Abstract
Nickel alloys are used for subsea applications in components exposed to both seawater and well fluid. These alloys are normally selected due to acceptable corrosion resistance and high strength (precipitation hardened alloys). However, the high strength Ni-alloys can suffer from hydrogen embrittlement when exposed to a hydrogen source. A lot of work has been done to establish "safe operation" windows for different Ni-alloys exposed to well fluid containing H2S (reference to ISO(1) 15156-3). 1
When exposed subsea a Ni-alloy component will be connected to a cathodic protection system. As part of the cathodic reaction, hydrogen will develop on the surface to be protected. Parts of this hydrogen will absorb on the surface and diffuse as atomic hydrogen into the metal. Since nickel has an austenitic structure, the overall hydrogen diffusion will be slow while the solubility will be high.

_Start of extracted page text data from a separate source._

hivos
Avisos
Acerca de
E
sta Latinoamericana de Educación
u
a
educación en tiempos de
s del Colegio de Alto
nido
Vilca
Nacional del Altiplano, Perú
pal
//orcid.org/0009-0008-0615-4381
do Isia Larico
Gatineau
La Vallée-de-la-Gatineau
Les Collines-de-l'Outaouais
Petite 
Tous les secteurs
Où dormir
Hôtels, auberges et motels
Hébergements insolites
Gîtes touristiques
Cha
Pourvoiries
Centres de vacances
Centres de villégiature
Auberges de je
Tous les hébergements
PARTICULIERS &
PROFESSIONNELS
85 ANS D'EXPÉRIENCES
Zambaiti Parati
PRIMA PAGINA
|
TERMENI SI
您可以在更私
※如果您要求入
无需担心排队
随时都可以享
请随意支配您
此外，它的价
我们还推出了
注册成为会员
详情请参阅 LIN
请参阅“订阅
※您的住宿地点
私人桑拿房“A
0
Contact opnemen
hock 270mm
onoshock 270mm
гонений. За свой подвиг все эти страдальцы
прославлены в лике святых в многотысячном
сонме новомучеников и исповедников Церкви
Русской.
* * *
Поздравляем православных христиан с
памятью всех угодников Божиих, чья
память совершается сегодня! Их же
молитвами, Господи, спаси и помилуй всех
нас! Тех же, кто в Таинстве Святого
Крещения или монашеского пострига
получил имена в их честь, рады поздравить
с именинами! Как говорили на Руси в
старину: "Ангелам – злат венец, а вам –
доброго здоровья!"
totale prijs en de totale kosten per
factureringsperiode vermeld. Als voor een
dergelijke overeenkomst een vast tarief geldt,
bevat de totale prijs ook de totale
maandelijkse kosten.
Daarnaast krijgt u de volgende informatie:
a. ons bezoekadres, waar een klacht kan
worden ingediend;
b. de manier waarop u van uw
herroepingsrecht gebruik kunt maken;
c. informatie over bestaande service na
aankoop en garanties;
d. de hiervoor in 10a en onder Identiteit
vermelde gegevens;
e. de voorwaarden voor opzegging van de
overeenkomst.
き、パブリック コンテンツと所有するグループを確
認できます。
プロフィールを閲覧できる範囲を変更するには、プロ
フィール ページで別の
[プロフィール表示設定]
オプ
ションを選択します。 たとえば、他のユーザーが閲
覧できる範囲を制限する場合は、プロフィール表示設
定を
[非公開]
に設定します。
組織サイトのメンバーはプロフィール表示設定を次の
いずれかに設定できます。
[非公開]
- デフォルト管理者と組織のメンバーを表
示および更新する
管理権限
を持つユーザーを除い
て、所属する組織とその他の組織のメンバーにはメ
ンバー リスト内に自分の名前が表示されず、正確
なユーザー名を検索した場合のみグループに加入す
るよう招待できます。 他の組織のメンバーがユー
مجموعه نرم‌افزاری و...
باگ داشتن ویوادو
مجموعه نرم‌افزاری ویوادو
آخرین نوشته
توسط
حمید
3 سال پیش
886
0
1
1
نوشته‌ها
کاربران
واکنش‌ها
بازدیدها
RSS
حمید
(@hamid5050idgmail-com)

UNS(2) N07718 and UNS N07725 are used for subsea applications. Some un-expected failures have occurred and hydrogen has been explained as one possible reason for the failures. A research project to examine the susceptibility of Hydrogen Induced Stress Cracking (HISC) has been executed. In this project hydrogen charged samples of UNS N07718 and UNS N07725 were exposed to cathodic polarization and subjected to a tensile stress. The results were used to establish a critical stress level for initiation of HISC. The critical stress level for hydrogen charged samples was compared to fracture stress for un-charged samples. Examination in SEM was executed to document fracture morphology of fractured samples. In addition the hydrogen content of test samples was documented with melt extraction technique.